A node is unable to execute the job assigned to it by PBS due to certain issues. When the job is assigned to the node, it will report an error and terminate after a few seconds. However, PBS did not disable this node, and subsequent queued jobs will still be assigned to this node. As a result, they will all continue to report errors and terminate. I need to manually handle this problem node and resubmit those jobs, which is very bad
adding a new node does not trigger a scheduling cycle.
Try this :
qmgr : create node nodename
qmgr : set server scheduling = true
Your queued job will run, if the node can accomodate it .
you can wirte a periodic mom hook ( kind of a node health check script) that will monitor the node, if any of the monitoring checks fail ( say /home directory not found, disk full, issues with the network) then it can offline the node and update the comment on the node, so that it can be investigated by the administrator and also it prevents other jobs landing on to it.
The first issue is that I have already created a node and I want it to be associated with my queue (which already has a node associated with it), but the newly added node is not immediately called to the queued job. The attribute scheduling of server has been True.
For the second question, a periodic hook has been set up to check mom, which is a prerequisite for system operation and maintenance. If mom encounters an exception after the periodic check, the error I mentioned will still occur when executing the job, which cannot prevent bad things from happening in a timely manner.
Suggestion was to run the command qmgr -c "set server scheduling = true" again to explicitly trigger a scheduling cycle. Although scheduling is already set to true, re-running this command forces a new cycle, allowing the scheduler to detect newly added or reconfigured nodes and consider them for job placement if they meet the job’s requirements.
We should also consider the corner cases around the periodic hook. In this scenario, the periodic hook encountered an exception, and it is unclear whether the node was successfully offlined as a result. However, PBS continues to schedule jobs onto this node, which suggests that it may still be considered available by the scheduler.

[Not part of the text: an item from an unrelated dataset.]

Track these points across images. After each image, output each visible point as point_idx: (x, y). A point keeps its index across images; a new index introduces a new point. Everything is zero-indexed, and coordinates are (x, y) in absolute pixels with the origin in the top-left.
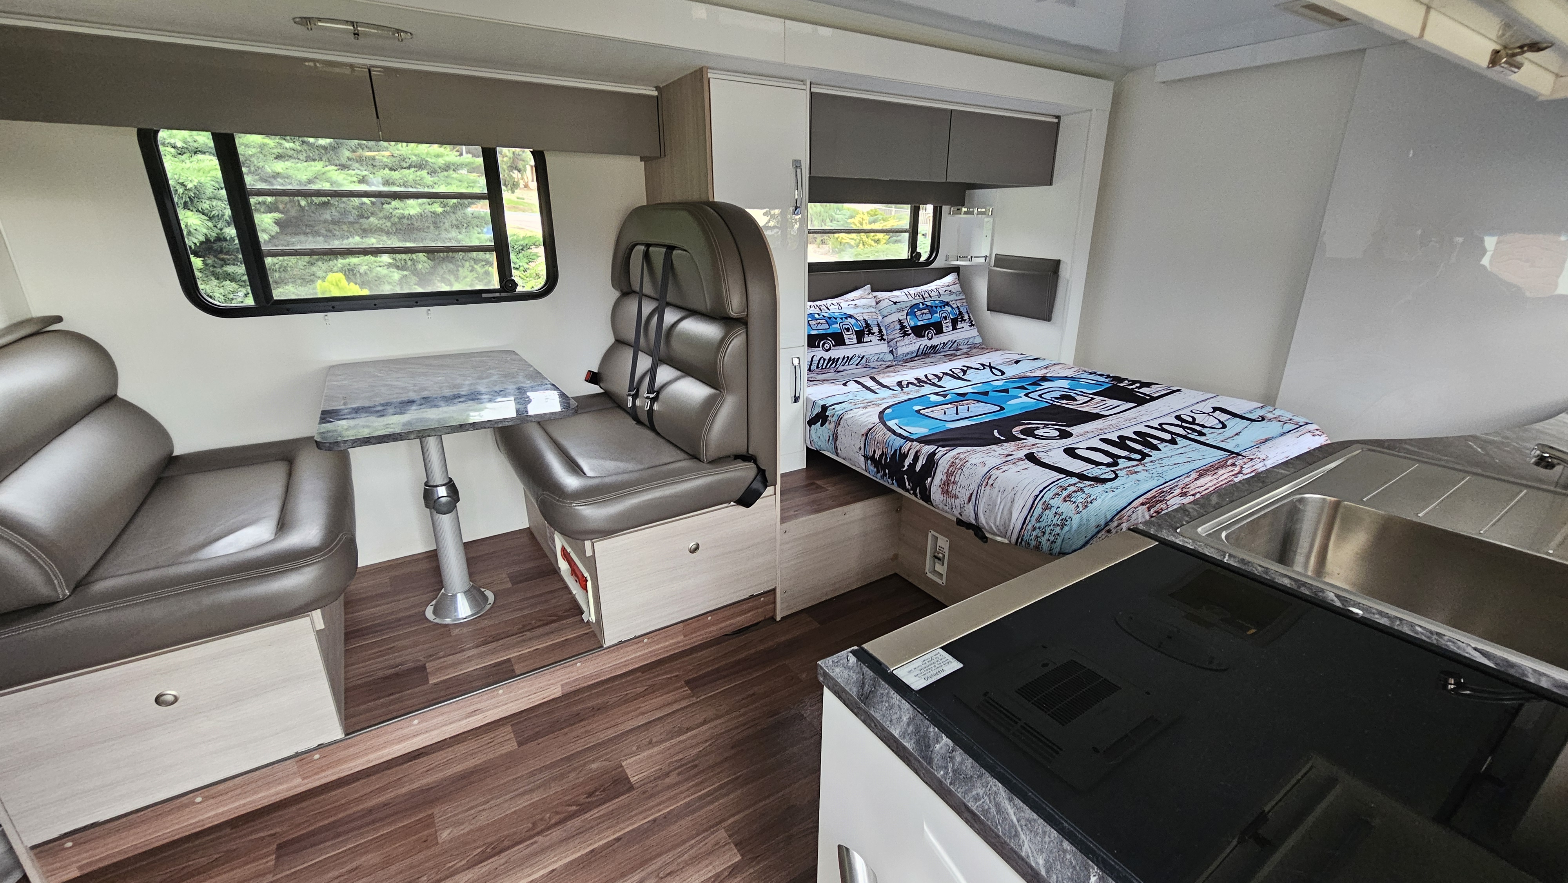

As a safeguard, it may be useful to add logic that updates a timestamp file on successful hook execution. A cron job could then monitor this timestamp.txt file and, if it has not been updated for a defined period, proactively offline the node. This would help ensure that nodes in an uncertain or unhealthy state are not selected for scheduling.
Thank you very much for your suggestion, Mr. adarsh. It is very useful. I learned that a queue is started can also force a new cycle, but when I set my queue started = True or enabled= True, it did not work like qmgr -c "set server scheduling = true".